| Instructions to follow |
Everything in the data except the pictures belongs in your answer, copied exactly.

| Data excerpts |
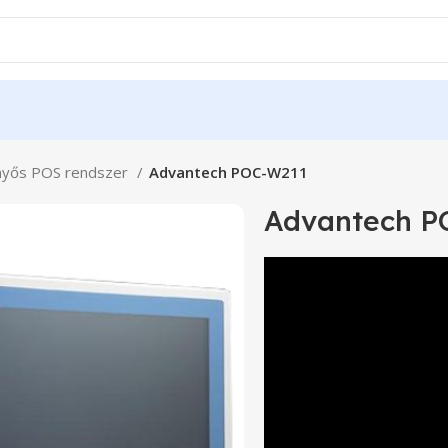
nyős POS rendszer
Advantech POC-W211
Advantech P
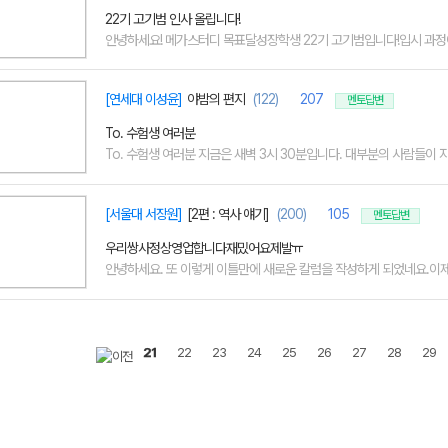
22기 고기범 인사 올립니다!
안녕하세요! 메가스터디 목표달성장학생 22기 고기범입니다!입시 과정에
[연세대 이성윤]
야밤의 편지
(122)
207
멘토답변
To. 수험생 여러분
To. 수험생 여러분 지금은 새벽 3시 30분입니다. 대부분의 사람들이 자고
[서울대 서장원]
[2편 : 역사 얘기]
(200)
105
멘토답변
우리쌍사정상영업합니다재밌어요제발ㅠ
안녕하세요. 또 이렇게 이틀만에 새로운 칼럼을 작성하게 되었네요.이제 
21
22
23
24
25
26
27
28
29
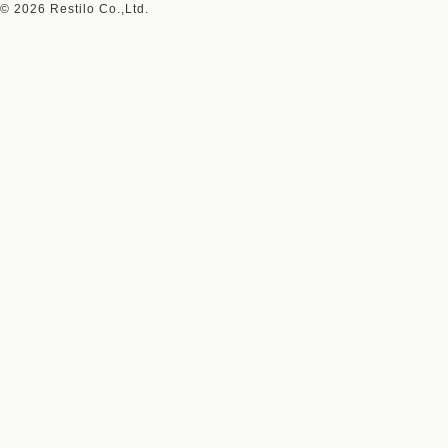
©
2026 Restilo Co.,Ltd.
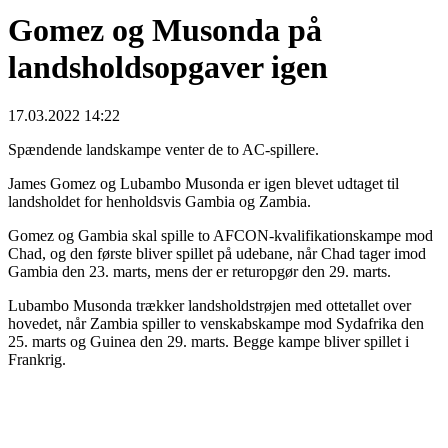
Gomez og Musonda på
landsholdsopgaver igen
17.03.2022 14:22
Spændende landskampe venter de to AC-spillere.
James Gomez og Lubambo Musonda er igen blevet udtaget til
landsholdet for henholdsvis Gambia og Zambia.
Gomez og Gambia skal spille to AFCON-kvalifikationskampe mod
Chad, og den første bliver spillet på udebane, når Chad tager imod
Gambia den 23. marts, mens der er returopgør den 29. marts.
Lubambo Musonda trækker landsholdstrøjen med ottetallet over
hovedet, når Zambia spiller to venskabskampe mod Sydafrika den
25. marts og Guinea den 29. marts. Begge kampe bliver spillet i
Frankrig.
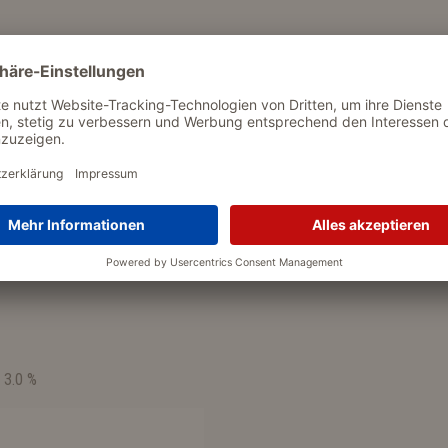
 Vitamin B1 10mg/kg, Vitamin B2
cg/kg, Pantothensäure 20mg/kg,
 ** 10mg/kg, Kobalt 0,4mg/kg,
lacetat) ** = (Als Kupfer-(II)-
 3.0 %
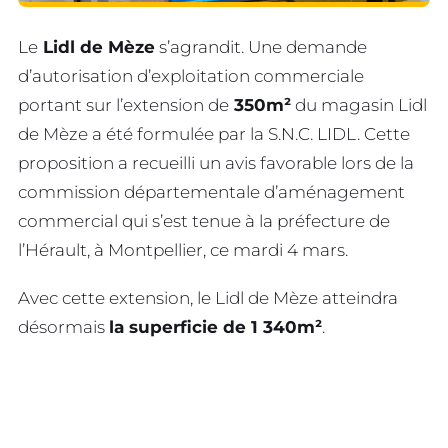
Le
Lidl de Mèze
s’agrandit. Une demande
d’autorisation d’exploitation commerciale
portant sur l’extension de
350m²
du magasin Lidl
de Mèze a été formulée par la S.N.C. LIDL. Cette
proposition a recueilli un avis favorable lors de la
commission départementale d’aménagement
commercial qui s’est tenue à la préfecture de
l’Hérault, à Montpellier, ce mardi 4 mars.
Avec cette extension, le Lidl de Mèze atteindra
désormais
la superficie de 1 340m²
.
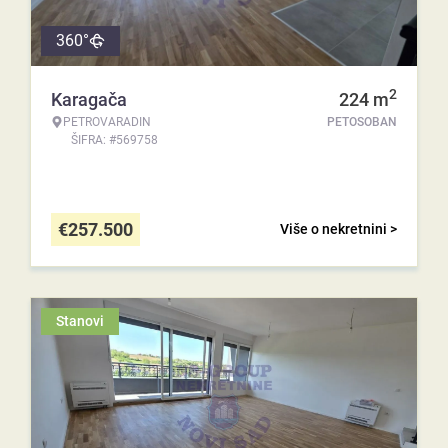
360°
2
Karagača
224
m
PETROVARADIN
PETOSOBAN
ŠIFRA: #569758
€
257.500
Više o nekretnini >
Stanovi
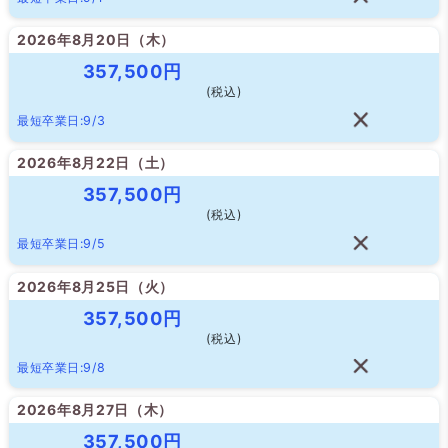
2026年8月20日（
木
）
357,500円
(税込)
最短卒業日:9/3
2026年8月22日（
土
）
357,500円
(税込)
最短卒業日:9/5
2026年8月25日（
火
）
357,500円
(税込)
最短卒業日:9/8
2026年8月27日（
木
）
357,500円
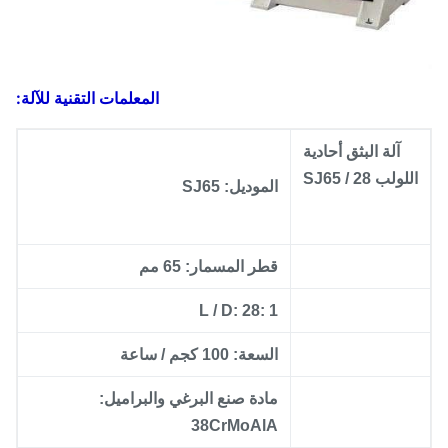
المعلمات التقنية للآلة:
آلة البثق أحادية
للولب SJ65 / 28
الموديل: SJ65
قطر المسمار: 65 مم
L / D: 28: 1
السعة: 100 كجم / ساعة
مادة صنع البرغي والبراميل:
38CrMoAlA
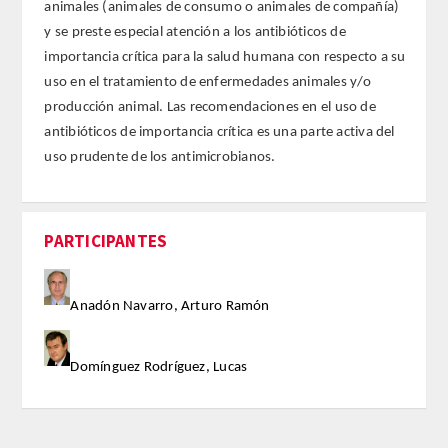
animales (animales de consumo o animales de compañía)
y se preste especial atención a los antibióticos de
ACTIVIDADES
importancia crítica para la salud humana con respecto a su
uso en el tratamiento de enfermedades animales y/o
ACTIVIDADES REALIZADAS
producción animal. Las recomendaciones en el uso de
antibióticos de importancia crítica es una parte activa del
2026
uso prudente de los antimicrobianos.
HISTÓRICO
PARTICIPANTES
VIDEOTECA
PREMIOS
Anadón Navarro, Arturo Ramón
PREMIOS 2026
Domínguez Rodríguez, Lucas
PUBLICACIONES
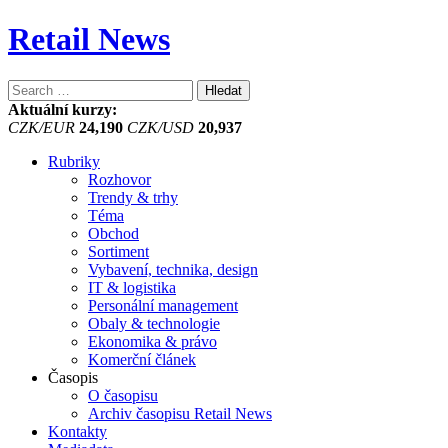
Retail News
Vyhledávání
Aktuální kurzy:
CZK/EUR
24,190
CZK/USD
20,937
Rubriky
Rozhovor
Trendy & trhy
Téma
Obchod
Sortiment
Vybavení, technika, design
IT & logistika
Personální management
Obaly & technologie
Ekonomika & právo
Komerční článek
Časopis
O časopisu
Archiv časopisu Retail News
Kontakty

| Reply to the task |
nyős POS rendszer
Advantech POC-W211
Advantech P
22기 고기범 인사 올립니다!
안녕하세요! 메가스터디 목표달성장학생 22기 고기범입니다!입시 과정에
[연세대 이성윤]
야밤의 편지
(122)
207
멘토답변
To. 수험생 여러분
To. 수험생 여러분 지금은 새벽 3시 30분입니다. 대부분의 사람들이 자고
[서울대 서장원]
[2편 : 역사 얘기]
(200)
105
멘토답변
우리쌍사정상영업합니다재밌어요제발ㅠ
안녕하세요. 또 이렇게 이틀만에 새로운 칼럼을 작성하게 되었네요.이제 
21
22
23
24
25
26
27
28
29
©
2026 Restilo Co.,Ltd.
Gomez og Musonda på
landsholdsopgaver igen
17.03.2022 14:22
Spændende landskampe venter de to AC-spillere.
James Gomez og Lubambo Musonda er igen blevet udtaget til
landsholdet for henholdsvis Gambia og Zambia.
Gomez og Gambia skal spille to AFCON-kvalifikationskampe mod
Chad, og den første bliver spillet på udebane, når Chad tager imod
Gambia den 23. marts, mens der er returopgør den 29. marts.
Lubambo Musonda trækker landsholdstrøjen med ottetallet over
hovedet, når Zambia spiller to venskabskampe mod Sydafrika den
25. marts og Guinea den 29. marts. Begge kampe bliver spillet i
Frankrig.
 Vitamin B1 10mg/kg, Vitamin B2
cg/kg, Pantothensäure 20mg/kg,
 ** 10mg/kg, Kobalt 0,4mg/kg,
lacetat) ** = (Als Kupfer-(II)-
 3.0 %
Le
Lidl de Mèze
s’agrandit. Une demande
d’autorisation d’exploitation commerciale
portant sur l’extension de
350m²
du magasin Lidl
de Mèze a été formulée par la S.N.C. LIDL. Cette
proposition a recueilli un avis favorable lors de la
commission départementale d’aménagement
commercial qui s’est tenue à la préfecture de
l’Hérault, à Montpellier, ce mardi 4 mars.
Avec cette extension, le Lidl de Mèze atteindra
désormais
la superficie de 1 340m²
.
360°
2
Karagača
224
m
PETROVARADIN
PETOSOBAN
ŠIFRA: #569758
€
257.500
Više o nekretnini >
Stanovi
2026年8月20日（
木
）
357,500円
(税込)
最短卒業日:9/3
2026年8月22日（
土
）
357,500円
(税込)
最短卒業日:9/5
2026年8月25日（
火
）
357,500円
(税込)
最短卒業日:9/8
2026年8月27日（
木
）
357,500円
المعلمات التقنية للآلة:
آلة البثق أحادية
للولب SJ65 / 28
الموديل: SJ65
قطر المسمار: 65 مم
L / D: 28: 1
السعة: 100 كجم / ساعة
مادة صنع البرغي والبراميل:
38CrMoAlA
animales (animales de consumo o animales de compañía)
y se preste especial atención a los antibióticos de
ACTIVIDADES
importancia crítica para la salud humana con respecto a su
uso en el tratamiento de enfermedades animales y/o
ACTIVIDADES REALIZADAS
producción animal. Las recomendaciones en el uso de
antibióticos de importancia crítica es una parte activa del
2026
uso prudente de los antimicrobianos.
HISTÓRICO
PARTICIPANTES
VIDEOTECA
PREMIOS
Anadón Navarro, Arturo Ramón
PREMIOS 2026
Domínguez Rodríguez, Lucas
PUBLICACIONES
Retail News
Vyhledávání
Aktuální kurzy:
CZK/EUR
24,190
CZK/USD
20,937
Rubriky
Rozhovor
Trendy & trhy
Téma
Obchod
Sortiment
Vybavení, technika, design
IT & logistika
Personální management
Obaly & technologie
Ekonomika & právo
Komerční článek
Časopis
O časopisu
Archiv časopisu Retail News
Kontakty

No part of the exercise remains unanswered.